-- Supplied data --
[Start of section]

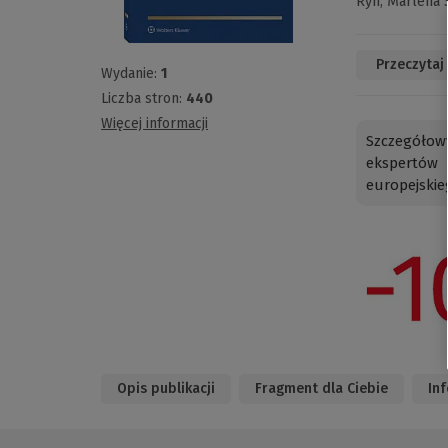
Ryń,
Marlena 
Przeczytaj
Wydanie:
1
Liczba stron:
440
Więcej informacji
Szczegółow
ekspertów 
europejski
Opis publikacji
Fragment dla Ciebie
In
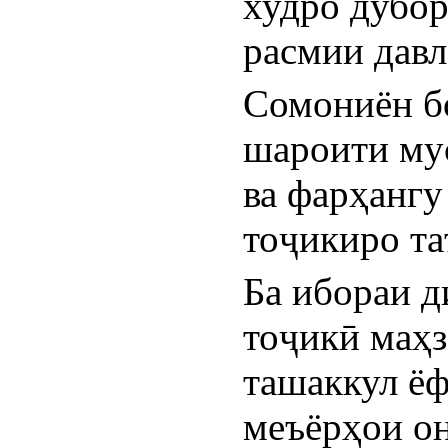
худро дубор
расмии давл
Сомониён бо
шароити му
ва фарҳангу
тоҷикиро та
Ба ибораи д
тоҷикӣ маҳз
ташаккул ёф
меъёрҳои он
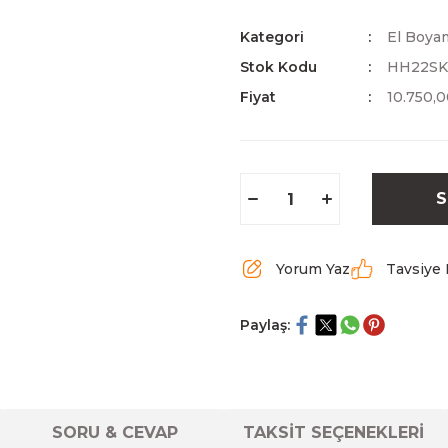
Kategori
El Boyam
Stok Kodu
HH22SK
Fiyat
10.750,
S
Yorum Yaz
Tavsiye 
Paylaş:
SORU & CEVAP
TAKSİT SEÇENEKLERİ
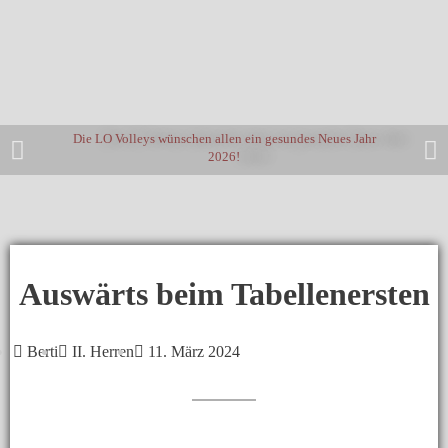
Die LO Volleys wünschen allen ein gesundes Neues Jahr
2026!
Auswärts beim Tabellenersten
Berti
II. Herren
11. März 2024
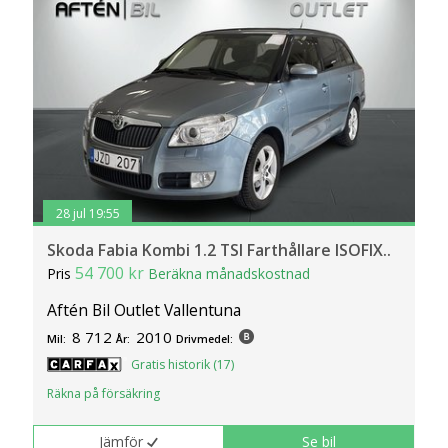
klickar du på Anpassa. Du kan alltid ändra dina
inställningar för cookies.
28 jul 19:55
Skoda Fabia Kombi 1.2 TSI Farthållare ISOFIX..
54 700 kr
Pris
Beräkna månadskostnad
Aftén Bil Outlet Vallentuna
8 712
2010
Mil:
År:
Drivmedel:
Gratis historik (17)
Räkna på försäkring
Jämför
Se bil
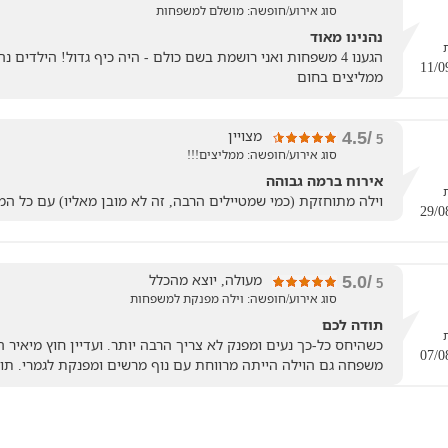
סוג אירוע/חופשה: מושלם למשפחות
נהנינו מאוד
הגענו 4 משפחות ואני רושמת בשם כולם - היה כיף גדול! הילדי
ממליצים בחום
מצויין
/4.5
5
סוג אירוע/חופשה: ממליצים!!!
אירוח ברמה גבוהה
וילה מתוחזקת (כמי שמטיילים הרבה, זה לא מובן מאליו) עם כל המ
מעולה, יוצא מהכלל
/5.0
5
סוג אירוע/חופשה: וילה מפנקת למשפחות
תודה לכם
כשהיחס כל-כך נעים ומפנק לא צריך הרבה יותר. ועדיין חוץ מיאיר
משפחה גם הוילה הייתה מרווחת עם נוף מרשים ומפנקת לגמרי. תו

[End of section]
[Start of section]

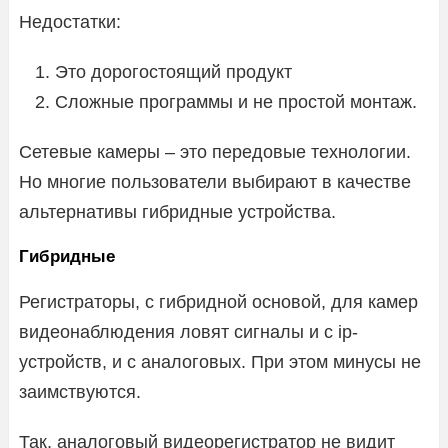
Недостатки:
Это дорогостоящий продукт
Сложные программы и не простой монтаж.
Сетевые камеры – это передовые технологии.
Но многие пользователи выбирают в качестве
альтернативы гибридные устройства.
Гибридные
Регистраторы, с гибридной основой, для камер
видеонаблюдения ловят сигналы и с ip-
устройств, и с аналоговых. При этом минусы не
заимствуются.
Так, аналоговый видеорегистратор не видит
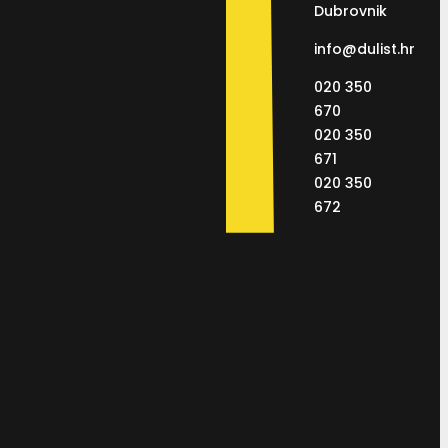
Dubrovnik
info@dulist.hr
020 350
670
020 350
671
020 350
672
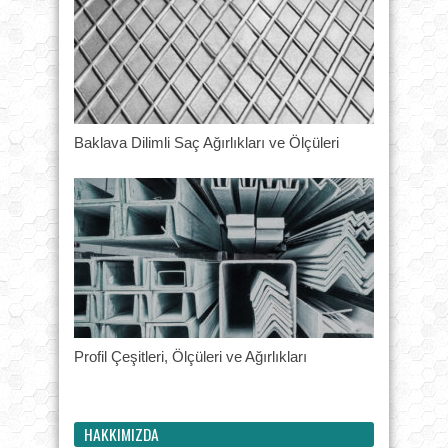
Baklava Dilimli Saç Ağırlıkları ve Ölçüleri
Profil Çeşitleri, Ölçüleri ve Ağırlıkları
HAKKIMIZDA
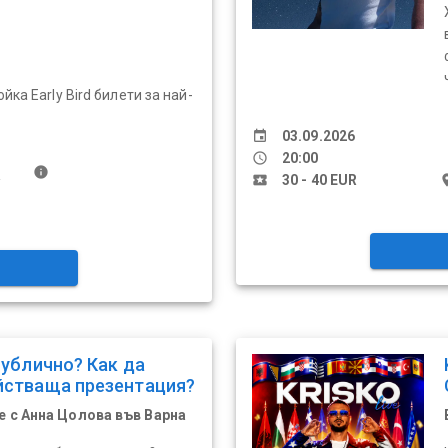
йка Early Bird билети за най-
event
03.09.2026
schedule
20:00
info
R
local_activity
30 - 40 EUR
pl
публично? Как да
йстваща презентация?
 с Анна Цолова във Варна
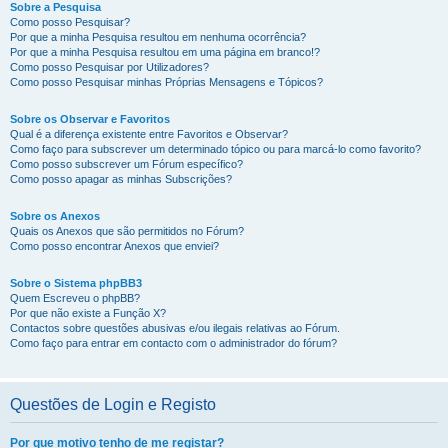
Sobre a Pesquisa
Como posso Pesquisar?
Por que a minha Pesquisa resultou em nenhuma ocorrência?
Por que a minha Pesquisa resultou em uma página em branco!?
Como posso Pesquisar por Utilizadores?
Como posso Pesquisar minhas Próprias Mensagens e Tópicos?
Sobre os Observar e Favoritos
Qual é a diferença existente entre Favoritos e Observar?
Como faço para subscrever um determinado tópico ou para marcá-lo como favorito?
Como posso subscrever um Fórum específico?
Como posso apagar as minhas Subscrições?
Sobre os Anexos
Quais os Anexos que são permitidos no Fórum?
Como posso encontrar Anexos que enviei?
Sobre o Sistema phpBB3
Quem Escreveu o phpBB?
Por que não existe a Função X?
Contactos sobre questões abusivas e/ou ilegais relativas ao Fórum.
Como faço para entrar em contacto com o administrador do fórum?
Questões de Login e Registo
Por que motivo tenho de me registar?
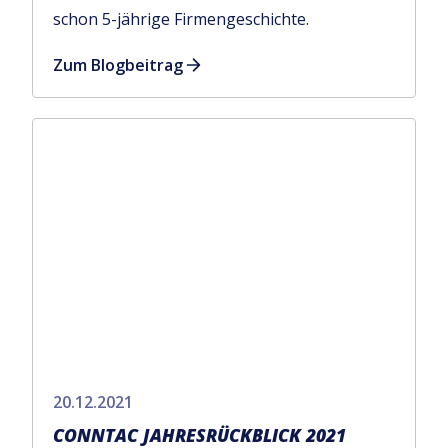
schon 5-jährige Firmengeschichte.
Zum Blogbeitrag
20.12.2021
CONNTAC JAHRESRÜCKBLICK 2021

[End of section]

-- Work request --
Transcribe only this stretch of the data: the line with "klickar du på", the line with "אירוח ברמה גבוהה", and every line in between. Leave out the pictures.

-- Reply to the task --
klickar du på Anpassa. Du kan alltid ändra dina
inställningar för cookies.
28 jul 19:55
Skoda Fabia Kombi 1.2 TSI Farthållare ISOFIX..
54 700 kr
Pris
Beräkna månadskostnad
Aftén Bil Outlet Vallentuna
8 712
2010
Mil:
År:
Drivmedel:
Gratis historik (17)
Räkna på försäkring
Jämför
Se bil
סוג אירוע/חופשה: מושלם למשפחות
נהנינו מאוד
הגענו 4 משפחות ואני רושמת בשם כולם - היה כיף גדול! הילדי
ממליצים בחום
מצויין
/4.5
5
סוג אירוע/חופשה: ממליצים!!!
אירוח ברמה גבוהה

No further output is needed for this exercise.